What the Best New Leaders Do in Their First 90 Days

It has nothing to do with proving yourself and everything to do with this

I have worked with a lot of new leaders over the years. And almost every single one of them comes out of the gate the same way.

  • They want to solve problems.

  • They want to add value fast.

  • They want to show the team, the board, and whoever put them in the role that the decision was the right one.

So they dive in. They take on more than they should. They say yes to everything. They work longer hours than they need to. And they wonder why, three months in, they still feel like they are barely keeping up.

The first 90 days of a leadership role are not a sprint. And treating them like one is one of the most expensive mistakes a new leader can make.

The trap nobody warns you about.

What got you here will not keep you there. That is one of the most important things I can say to any leader stepping into a new role.

The skills that earned you the promotion, your technical ability, your work ethic, your willingness to do whatever it takes, those are not the skills that will make you effective in the seat you just stepped into.

The role is different now.

And if you keep showing up the same way you always have, you will be busy constantly and effective rarely. Busy is not the same as effective. And in a new leadership role, the cost of that confusion shows up fast.

The leaders I have seen struggle most in their first 90 days are the ones who never slow down long enough to build a system for themselves. They are so focused on showing up for everyone else that they forget to show up for their own development.

The power hour.

The single most important thing a new leader can do in their first 90 days is build what I call a power hour.

Every morning, before the day takes over, they slow down. They look at their priorities. They review the commitments they have already made and make sure they are honoring them. They ask themselves what actually needs to happen today and what can wait.

It sounds simple. Most leaders will read that and think they are already doing it. Most are not. What they are doing is reacting. Checking the inbox. Responding to whatever came in overnight. Letting other people's urgency set the agenda for their day.

The power hour is the opposite of that.

It is a deliberate, protected practice of getting clear before the noise starts. And when a new leader builds that rhythm in the first 90 days, it becomes the foundation for everything else. Consistency beats charisma.

A leader who shows up with clarity and intention every single day will outperform a naturally gifted leader who is always running behind.

If it is not written down, it does not exist. That applies directly here. The power hour only works when there is a written plan behind it. Priorities on paper. Commitments documented. A real structure that guides the day instead of a vague intention to be more organized.
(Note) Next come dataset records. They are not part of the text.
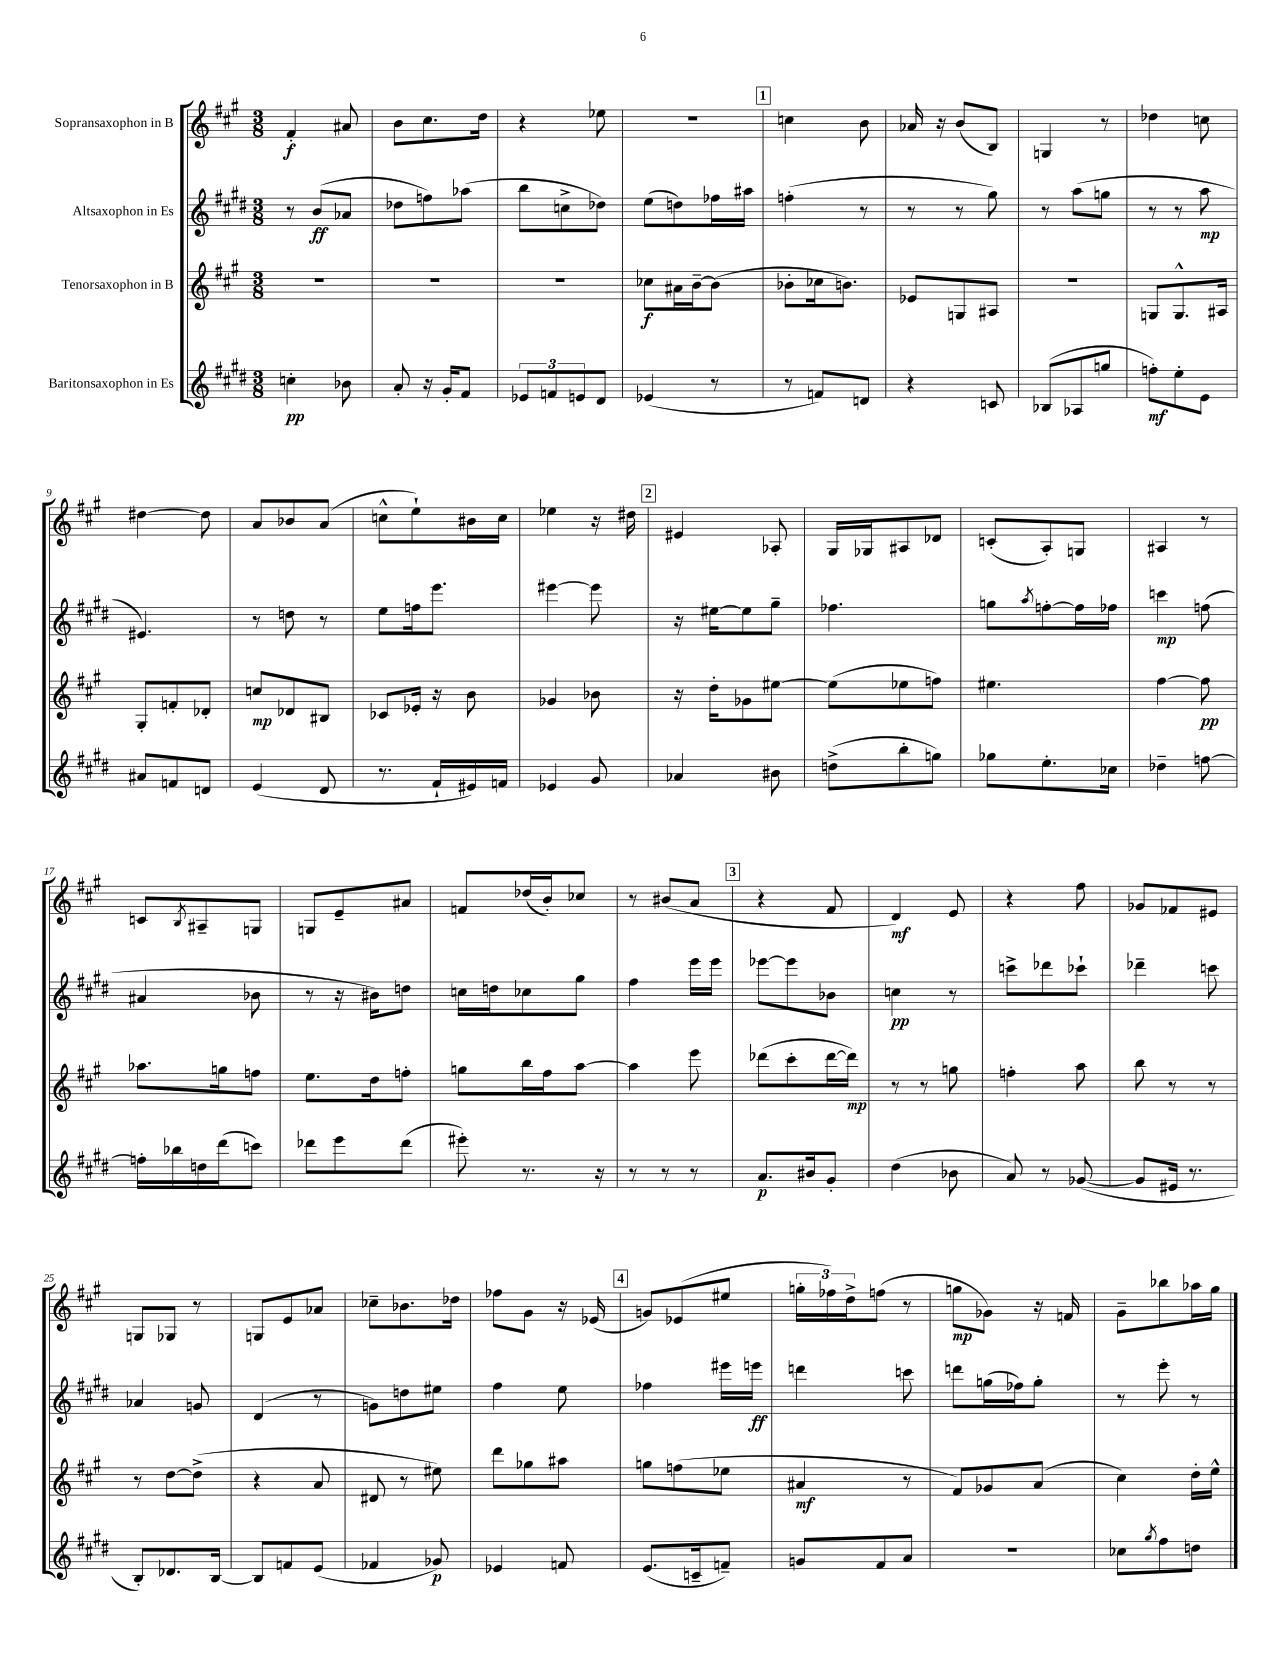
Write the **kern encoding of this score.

**kern	**kern	**kern	**kern
*staff4	*staff3	*staff2	*staff1
*clefG2	*clefG2	*clefG2	*clefG2
*k[f#c#g#d#]	*k[f#c#g#]	*k[f#c#g#d#]	*k[f#c#g#]
*M3/8	*M3/8	*M3/8	*M3/8
4cc'	4.r	8r	4f#'
.	.	(8b	.
8b-	.	8a-	8a#
=	=	=	=
8a'	4.r	8dd-	8b
16r	.	8ff)	8.cc#
16g#'	.	.	.
8f#	.	(8aa-	.
.	.	.	16dd
=	=	=	=
12e-	4.r	8bb	4r
12f	.	.	.
.	.	8cc^	.
12e	.	.	.
8d#	.	8dd-)	8ee-
=	=	=	=
(4e-	8cc-	(8ee	4.r
.	16a#	8dd)	.
.	[16b~	.	.
8r	(8b]	16ff-	.
.	.	16aa#	.
=	=	=	=
8r	8b-'	(4ff'	4cc
8f)	16cc-	.	.
.	8.b)	.	.
8d	.	8r	8b
=	=	=	=
4r	8e-	8r	16a-
.	.	.	16r
.	8G	8r	(8b
8c	8A#	8gg#)	8B)
=	=	=	=
(8B-	4.r	8r	4G
8A-	.	(8aa	.
8gg	.	8gg	8r
=	=	=	=
8ff')	8G	8r	4dd-
8ee'	8.G^^	8r	.
8e	.	8aa	8cc
.	16A#	.	.
=	=	=	=
8a#	8G#'	4.e#)	[4dd#
8f	8f'	.	.
8d	8d-'	.	8dd#]
=	=	=	=
(4e	8cc	8r	8a
.	8d-	8dd	8b-
8d#	8B#	8r	(8a
=	=	=	=
8.r	8c-	8ee	8cc^^
.	16e-'	16ff	8ee`)
16f#`	16r	8.eee	.
16e#)	8b	.	16b#
16f	.	.	16cc
=	=	=	=
4e-	4g-	[4eee#	4ee-
8g#	8b-	8eee#]	16r
.	.	.	16dd#
=	=	=	=
4a-	16r	16r	4e#
.	16dd'	[16ee#	.
.	8g-	8ee#]	.
8b#	[8ee#	8gg#~	8A-'
=	=	=	=
(8dd^	(8ee#]	4.ff-	16G#
.	.	.	16G-
8bb'	8ee-	.	8A#
8gg)	8ff)	.	8d-
=	=	=	=
8gg-	4.ee#	8gg	(8c'
.	.	8qaa	.
8.ee'	.	[8ff'	8A')
.	.	16ff]	8G
16cc-	.	16ff-	.
=	=	=	=
4dd-~	[4ff#	4ccc	4A#
[8ff	8ff#]	(8ff	8r
=	=	=	=
16ff']	8.aa-	4a#	8c
16bb-	.	.	.
.	.	.	8qB
16dd	.	.	8A#~
(16ddd#	16gg	.	.
8ccc)	8ff	8b-	8G
=	=	=	=
8ddd-	8.ee	8r	8G
8eee	.	16r	8e~
.	16dd	16b#)	.
(8ddd-	8ff'	8dd	8a#
=	=	=	=
8eee#')	8gg	16cc	8f
.	.	16dd	.
8.r	16bb	8cc-	(16dd-
.	16ff#	.	16b')
.	[8aa	8gg#	8cc-
16r	.	.	.
=	=	=	=
8r	4aa]	4ff#	8r
8r	.	.	(8b#
8r	8eee	16eee	8a
.	.	16eee	.
=	=	=	=
8.a	(8ddd-	[8eee-	4r
.	8ccc#'	8eee-]	.
16b#	.	.	.
8g#'	[16ddd-	8b-	8f#
.	16ddd-])	.	.
=	=	=	=
(4dd#	8r	4cc	4d)
.	8r	.	.
8b-	8gg	8r	8e
=	=	=	=
8a)	4ff'	8ccc^	4r
8r	.	8ddd-	.
([8g-	8aa	8ccc-`	8ff#
=	=	=	=
8g-]	8bb	4ddd-~	8g-
16e#	8r	.	8f-
8.r	.	.	.
.	8r	8ccc	8e#
=	=	=	=
8B')	8r	4a-	8G
8.d-	[8dd	.	8G-
.	(8dd^]	8g	8r
[16B	.	.	.
=	=	=	=
8B]	4r	(4d#	8G
8f	.	.	8e
(8e	8a	8r	8a-
=	=	=	=
4f-	8d#	8g)	8cc-~
.	8r	8dd	8.b-
8g-)	8ee#)	8ee#	.
.	.	.	16dd-
=	=	=	=
4e-	8ddd	4ff#	8ff-
.	8gg-	.	8g#
8f	8aa#	8ee	16r
.	.	.	(16e-
=	=	=	=
(8.e	8gg	4ff-	8g)
.	(8ff	.	(8e-
16c~	.	.	.
8f~)	8ee-	16eee#	8ee#
.	.	16eee	.
=	=	=	=
8g	4a#	4ddd	24gg'
.	.	.	24ff-)
.	.	.	24dd^
8f#	.	.	(8ff
8a	8r	8ccc	8r
=	=	=	=
4.r	8f#)	8ddd	8gg
.	8g-	(16gg	8g-)
.	.	16ff-)	.
.	(8a	8gg'	16r
.	.	.	16f
=	=	=	=
8cc-	4cc#)	8r	8g#~
8qgg#	.	.	.
8ff#	.	8eee'	8bb-
8dd	16dd'	8r	16aa-
.	16ee^^	.	16gg#
==	==	==	==
*-	*-	*-	*-
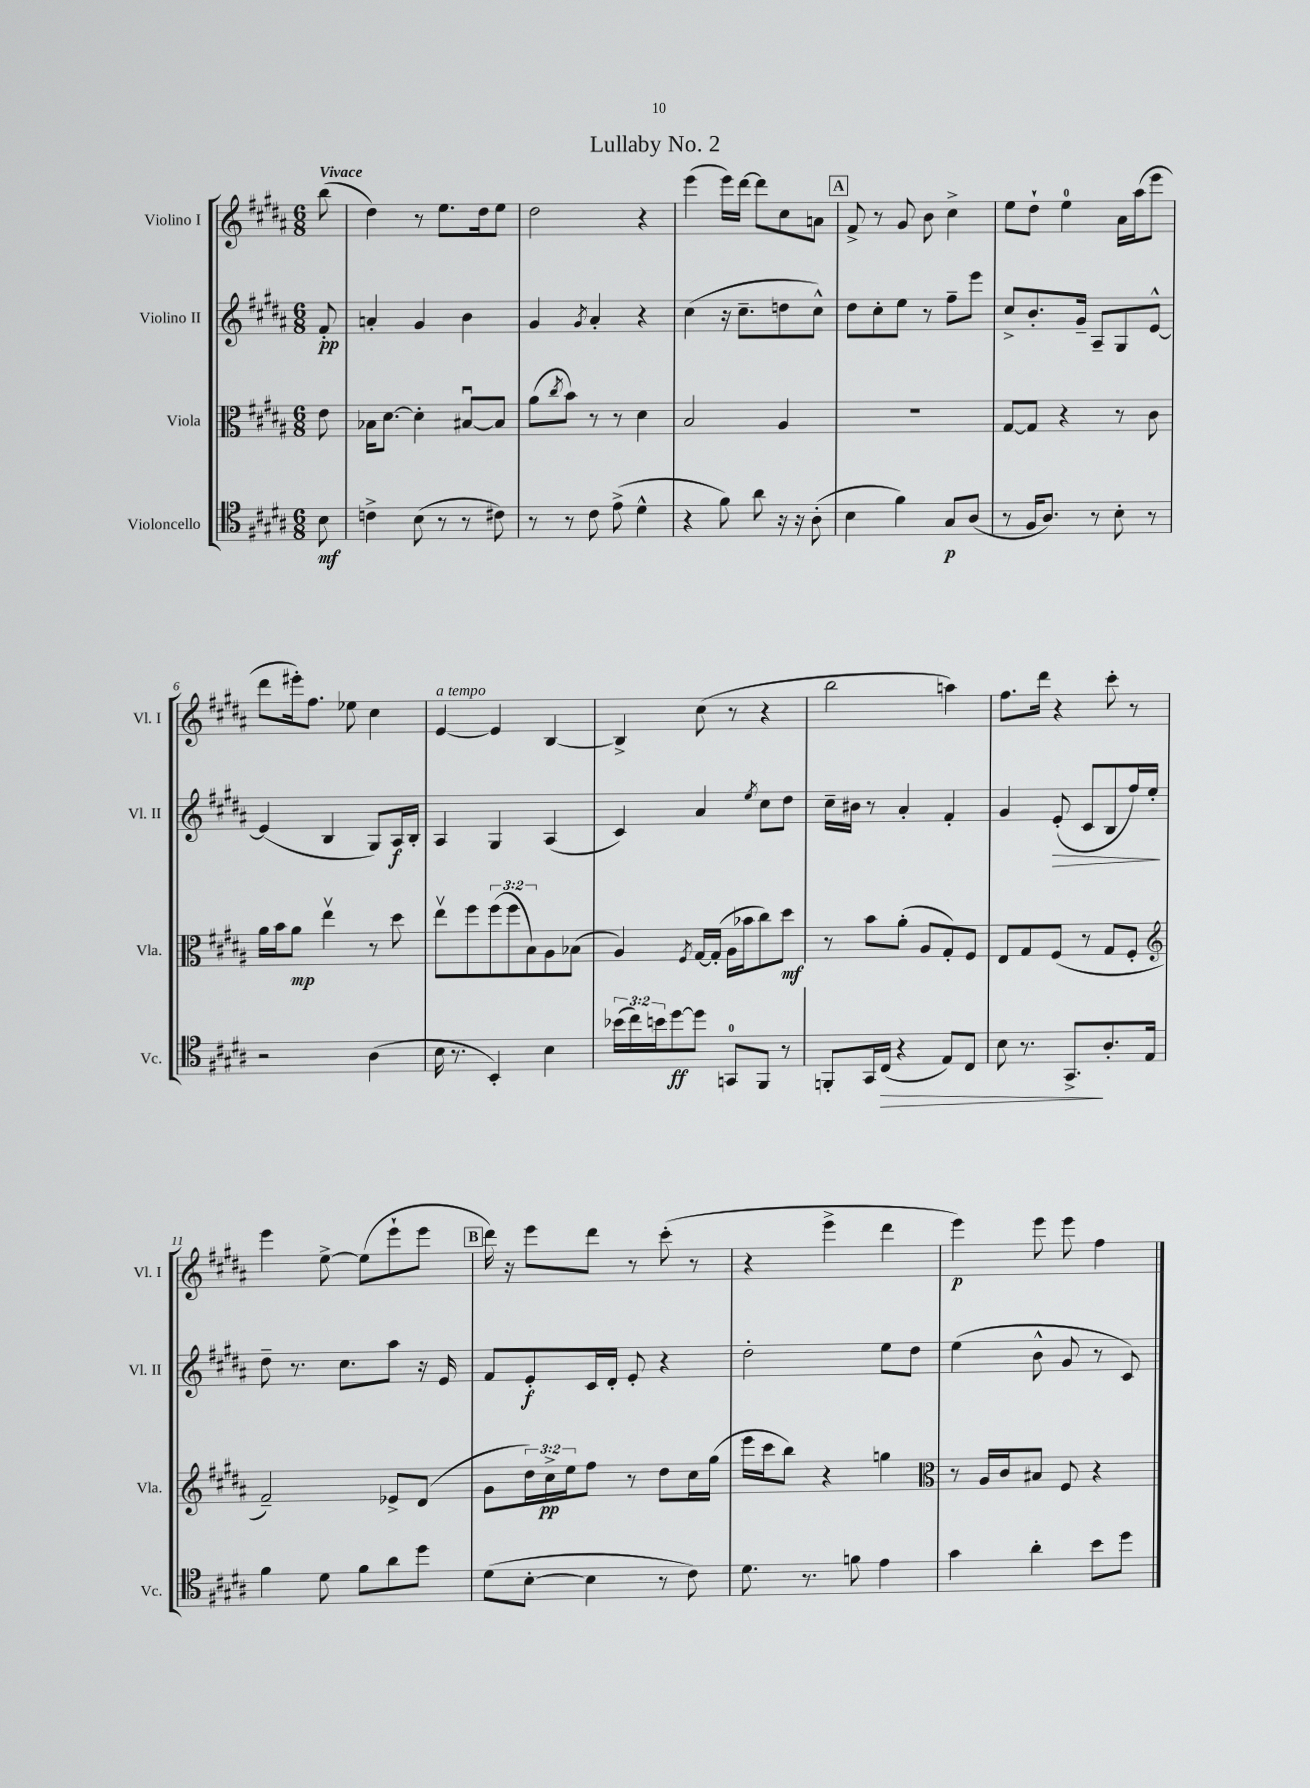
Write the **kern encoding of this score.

**kern	**kern	**kern	**kern
*staff4	*staff3	*staff2	*staff1
*clefC4	*clefC3	*clefG2	*clefG2
*k[f#c#g#d#a#]	*k[f#c#g#d#a#]	*k[f#c#g#d#a#]	*k[f#c#g#d#a#]
*M6/8	*M6/8	*M6/8	*M6/8
8B	8e	8f#'	(8bb
=	=	=	=
4c^	16B-	4a'	4dd#)
.	[8.d#	.	.
(8B	4d#']	4g#	8r
8r	.	.	8.ee
8r	[8B#u	4b	.
.	.	.	16dd#
8c#)	8B#]	.	8ee
=	=	=	=
8r	(8a#	4g#	2dd#
.	8qcc#	.	.
8r	8b)	.	.
.	.	8qg#	.
8c#	8r	4a#'	.
(8e^	8r	.	.
4d#^^	4d#	4r	4r
=	=	=	=
4r	2B	(4cc#	(4eee
8f#)	.	16r	16eee)
.	.	8.cc#~	[16ddd#
8a#	.	.	8ddd#]
16r	4A#	8dd	8cc#
16r	.	.	.
(8A#'	.	8cc#^^)	8a
=	=	=	=
4B	2.r	8dd#	8f#^
.	.	8cc#'	8r
4f#)	.	8ee	8g#
.	.	8r	8b
8G#	.	8ff#~	4cc#^
(8A#	.	8eee	.
=	=	=	=
8r	[8G#	8cc#^	8ee
16F#	8G#]	8.b'	8dd#`
8.A#)	.	.	.
.	4r	.	4ee
.	.	16g#~	.
8r	.	8A#~	.
8B'	8r	8G#	16a#
.	.	.	(16aa#
8r	8c#	[8e^^	8eee
=	=	=	=
2r	16a#	(4e]	8ddd#
.	16b	.	.
.	8a#	.	16eee#')
.	.	.	8.ff#
.	4eev	4B	.
.	.	.	8ee-
(4A#	8r	8G#)	4cc#
.	8dd#	16A#	.
.	.	16B'	.
=	=	=	=
16B	8eev	4A#	[4e
8.r	.	.	.
.	8ff#	.	.
4BB')	(12ff#	4G#	4e]
.	12ff#	.	.
.	12B)	.	.
4B	8A#	(4A#	[4B
.	(8B-	.	.
=	=	=	=
(24b-	4A#)	4c#)	4B^]
24cc#)	.	.	.
24b	.	.	.
[8dd#	.	.	.
.	8qF#	.	.
8dd#]	[16G#	4a#	(8cc#
.	(16G#']	.	.
8GG	16A#	.	8r
.	16b-	.	.
.	.	8qee	.
8FF#	8cc#)	8cc#	4r
8r	8dd#	8dd#	.
=	=	=	=
8FF'	8r	16cc#~	2bb
.	.	16b#	.
16GG#	8b	8r	.
(16C#	.	.	.
4r	(8a#'	4a#'	.
.	8A#	.	.
8E)	8G#')	4f#'	4aa)
8C#	8F#	.	.
=	=	=	=
8B	8E	4g#	8.ff#
8.r	8G#	.	.
.	.	.	16ddd#
.	(8F#	(8e'	4r
8.GG#^	.	.	.
.	8r	8c#	.
8.A#'	8G#	8B	8ccc#'
.	8F#'	16ff#)	8r
16E	.	16ee'	.
=	=	=	=
*	*clefG2	*	*
4f#	2f#~)	8dd#~	4eee
.	.	8.r	.
8d#	.	.	[8ee^
.	.	8.cc#	.
8f#	.	.	(8ee]
8a#	8e-^	8aa#	8eee`
8dd#	(8d#	16r	8eee
.	.	16e	.
=	=	=	=
(8d#	8g#	8f#	16ddd#)
.	.	.	16r
[8B'	24dd#)	8e'	8eee
.	24cc#^	.	.
.	24ee	.	.
4B]	8ff#	16c#	8ddd#
.	.	16d#'	.
.	8r	8e'	8r
8r	8dd#	4r	(8ccc#'
8c#)	16cc#	.	8r
.	(16gg#	.	.
=	=	=	=
8.d#	16eee	2dd#'	4r
.	16ccc#	.	.
.	8bb)	.	.
8.r	.	.	.
.	4r	.	4eee^
8f	.	.	.
4e	4gg	8ee	4ddd#
.	.	8dd#	.
=	=	=	=
*	*clefC3	*	*
4g#	8r	(4ee	4eee)
.	16A#	.	.
.	16c#	.	.
4a#'	8B#	8b^^	8eee
.	8F#	8g#	8eee
8b	4r	8r	4ff#
8dd#	.	8c#)	.
==	==	==	==
*-	*-	*-	*-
Pull people in immediately.

The other thing I see new leaders get wrong is trying to figure everything out alone. They want to establish themselves first. They want to understand the lay of the land before they start leaning on others. And in the meantime, they are quietly drowning.

Leadership is stewardship, not ownership. Your job is not to have all the answers. Your job is to bring the right people around you and help them do their best work.

New leaders especially need to be pulling people in fast. People who have stronger talents in areas where they are weaker. People who have been in the organization longer can teach them things. People can hand things over to others so they are not holding everything themselves.

This is where the shift from doer to developer has to start. Not six months in. Not once have things settled down. In the first 90 days. Because the longer a new leader waits to start releasing ownership, the harder it gets. The team starts expecting to bring everything to them. And that expectation becomes a culture.

Culture is not what you say. It is what you tolerate. And what a new leader tolerates in the first 90 days becomes the standard for everything that follows.

The system nobody builds.

Most new leaders have no development plan for themselves. They have goals for the organization. They have priorities for the team. But when I ask them what they are personally working on as a leader, I get a vague answer about wanting to communicate better or be more strategic. That is not a plan.

Leadership pipelines do not build themselves. And that starts with you. A new leader who builds a real development system in the first 90 days, a power hour, a delegation framework, and a clear picture of their own gaps and strengths is going to grow faster and lead more effectively than one who just tries to outwork the role.

Everything in nature either grows or dies. Your leadership is not exempt from that. The question in the first 90 days is not whether you are working hard enough. It is whether you are building the right things.

Get the ground truth on where you actually are. Not where you want to be. Not where you hope to be in six months. Where are you right now, across delegation, development, time management, and effectiveness? That is the only honest starting point.